You’ve spoken in the past about the uselessness of speaking to Trump, that you’re done speaking to Trump. I thought, as I listened, that yes, you addressed him, but were you speaking to Trump?
That’s really interesting. I guess when I said in the past that I was done speaking to Trump, I really meant I had given up any illusion that my words would have any influence on him. I did not see myself as one he would consider a credible voice to listen to. And I daresay that is still the case. Yet, in that moment, I chose to address him personally. I could have kept it in the broad third-person plural, like I had for the other three [principles of unity], right? We need these three things. We all need to do them. But I thought, in that moment, I would honor his office.

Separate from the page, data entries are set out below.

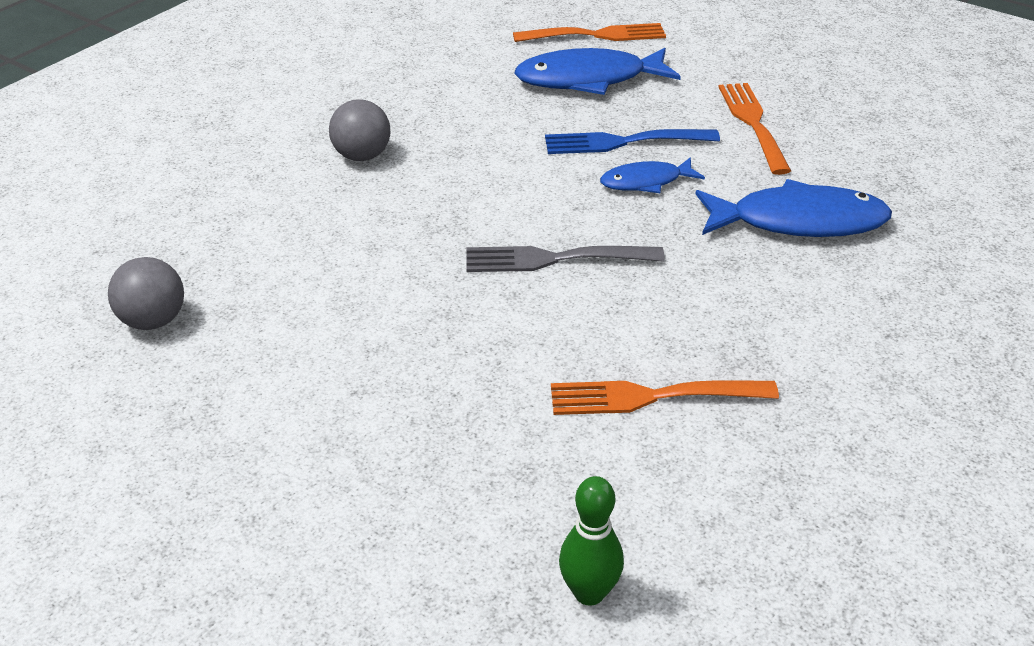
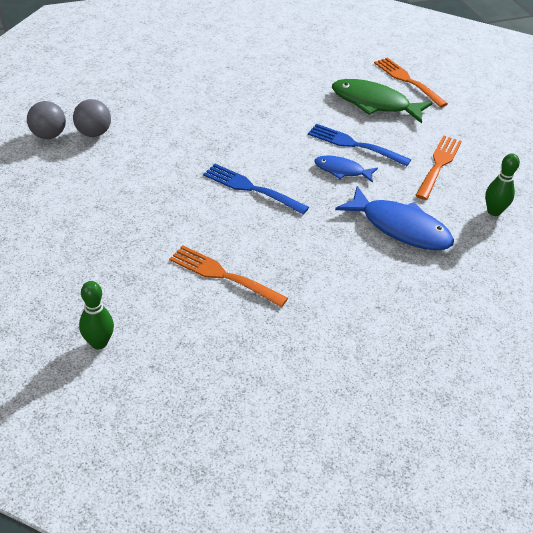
camera: 30 degrees right, 5 degrees up
(362, 156) = (215, 97): grey ball -> grey ball (93, 133)
(554, 259) = (251, 188): grey fork -> blue fork
(589, 79) = (374, 103): blue fish -> green fish
(596, 35) = (407, 80): orange fork -> orange fork turned 150 degrees counterclockwise
(878, 152) = (494, 211): none -> green bowling pin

As a communication technique, family-systems people will often tell us that, if you really want someone in your circle to hear you, let them overhear you talk to somebody else. Like if my children, my grown adult children, talk to someone else about their lives, and I happen to be eavesdropping—I’m sitting over in the kitchen, chopping vegetables, you know what I mean—and they’re talking to a college friend, or they’re talking to a family friend or an uncle, they talk differently, and I listen differently.
I was actually counting on people overhearing me talk to Trump in a way that would communicate to them. So there was that. The other part was that I was very aware that I was not simply speaking to those gathered in the sanctuary of the cathedral but that we were actually part of a public discourse that had been going on throughout the political season. As I mentioned, there’s a certain amount of rhetoric that we take as normal now, and particularly so in political seasons, and it’s a really dangerous way to run a country. If we talk to each other like that all the time, we are going down a path of self-destruction as a nation.
You just talked about your kids, and, as a pastor’s kid, I have some experience of how the political can play out in the personal. I would imagine your kids are just so proud of you. How are they? How is your family with all this?